The executive actions on gun control under consideration by Obama are within his legal authority, the president said Monday after a meeting with Attorney General Loretta Lynch, FBI Director James Comey and other U.S. law enforcement officials.

“The good news is that these are not only recommendations that are well within my legal authority and the executive branch, but they’re also ones that the overwhelming majority of the American people, including gun owners, support and believe in,” the president said following the meeting in the Oval Office.

He later added the proposals are also “entirely consistent with the Second Amendment and people’s lawful right to bear arms.”

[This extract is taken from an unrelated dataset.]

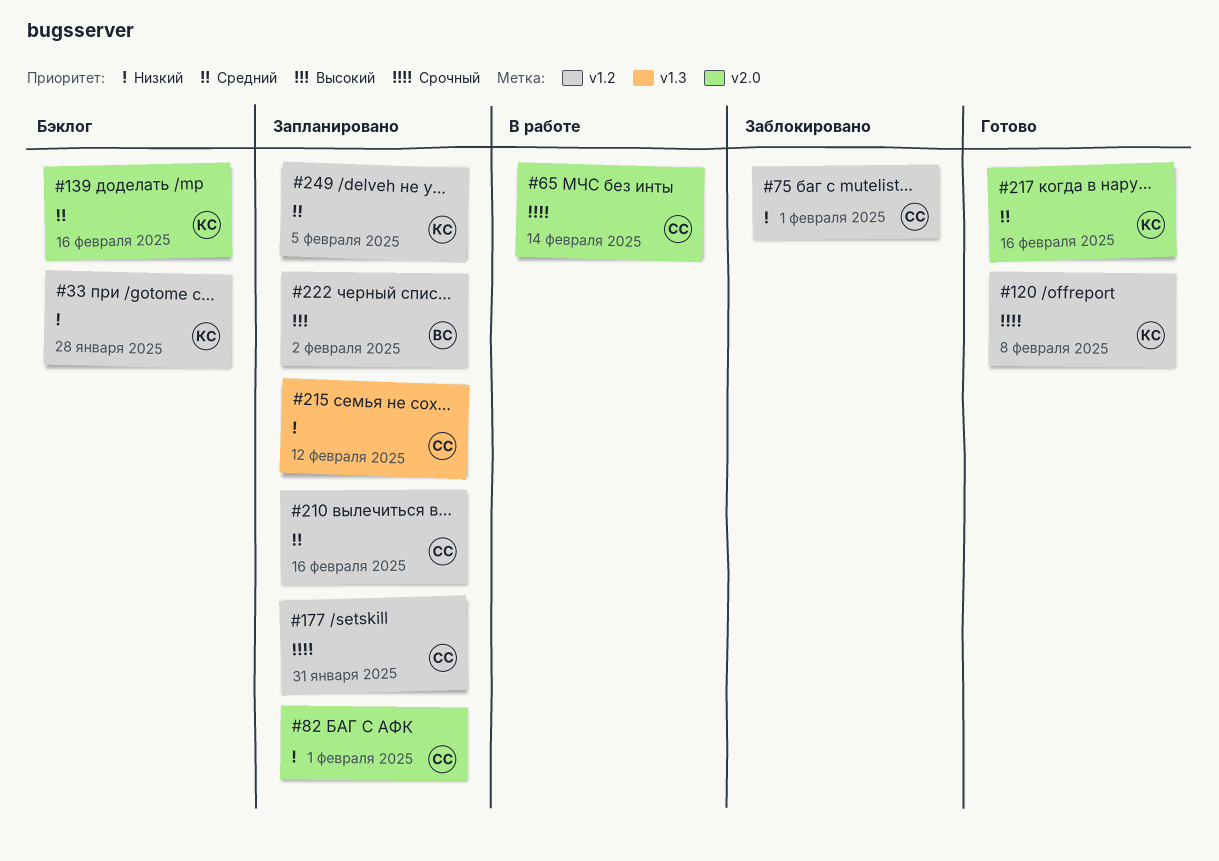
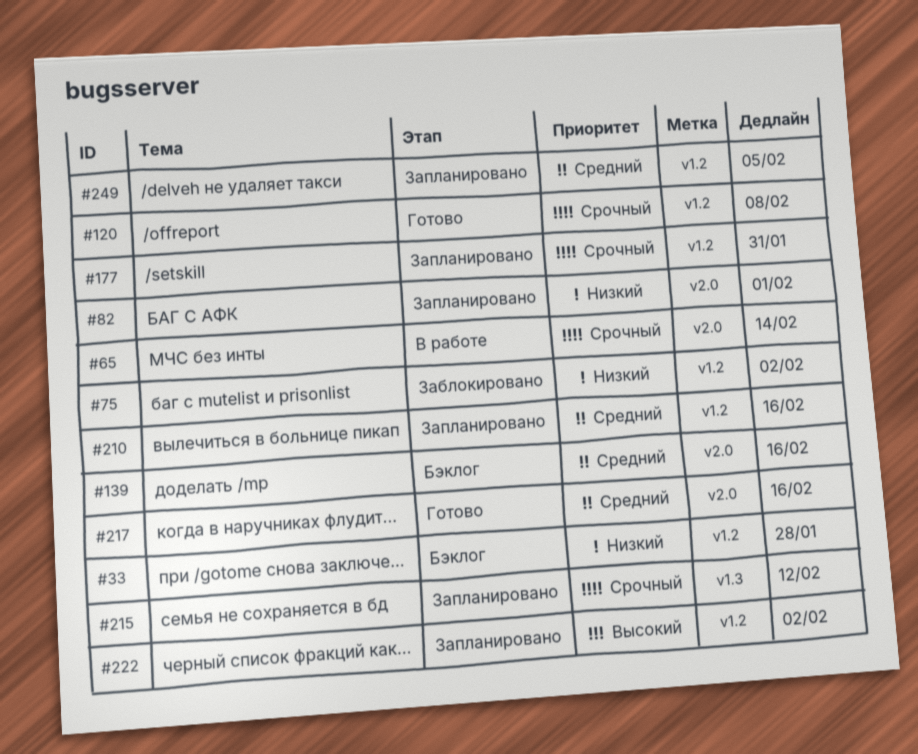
#75, due: Feb 1 -> Feb 2
#215, priority: Низкий -> Срочный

Lynch added that it's not clear how many people would be impacted by these measures, noting that many gun sales have moved online to the “dark web where illicit activity reigns."

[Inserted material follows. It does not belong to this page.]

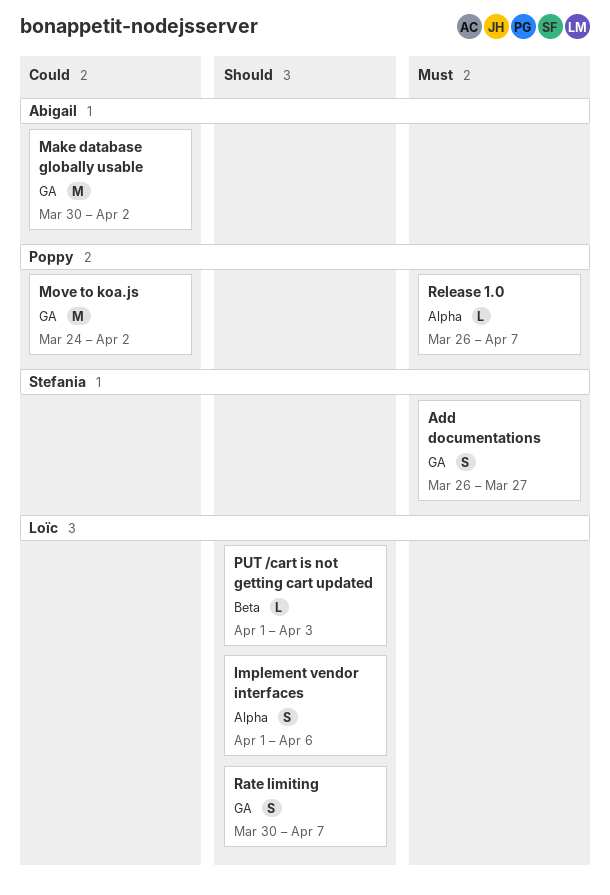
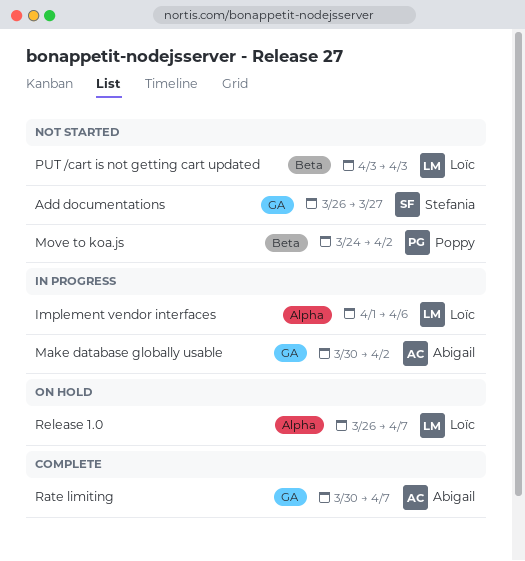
Move to koa.js, label: GA -> Beta
PUT /cart is not getting cart updated, start: Apr 1 -> Apr 3
Rate limiting, owner: Loïc -> Abigail
Release 1.0, owner: Poppy -> Loïc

"It's just impossible to predict," she said.

After October’s mass shooting at Umpqua Community College in Oregon, Obama asked his team to analyze what executive authority he could take on gun control. He has said addressing ways to curb gun violence is part of his “New Year’s resolution” to complete unfinished business in the final year of his presidency.

Even before the White House unveiled the gun control measures, Republicans were criticizing the president for what they said was an abuse of authority.

“I haven't seen them, but his first impulse is always to take rights away from law-abiding citizens, and it’s wrong. It's a pattern that's quite dangerous,” Republican presidential candidate Jeb Bush said on Fox News Sunday.

House Speaker Paul Ryan accused the president of “subverting he legislative branch, and potentially overturning its will.”

But Democratic presidential candidates Hillary Clinton and Bernie Sanders embraced the president’s initiatives.

In addition to his speech today, the president will participate in a one-hour live town hall on gun control Thursday evening on CNN. That day marks the fifth anniversary of the shooting in Tucson, Arizona, of former Rep. Gabrielle Giffords.

The president acknowledged that executive orders won’t prevent all gun violence in the United States.

“This is not going to solve every violent crime in this country. It’s not going to prevent every mass shooting. It’s not going to keep every gun out of the hands of a criminal,” he said Monday. “It will potentially save lives in this country and spare families the pain and the extraordinary loss that they’ve suffered as a consequence of a firearm being in the hands of wrong people.”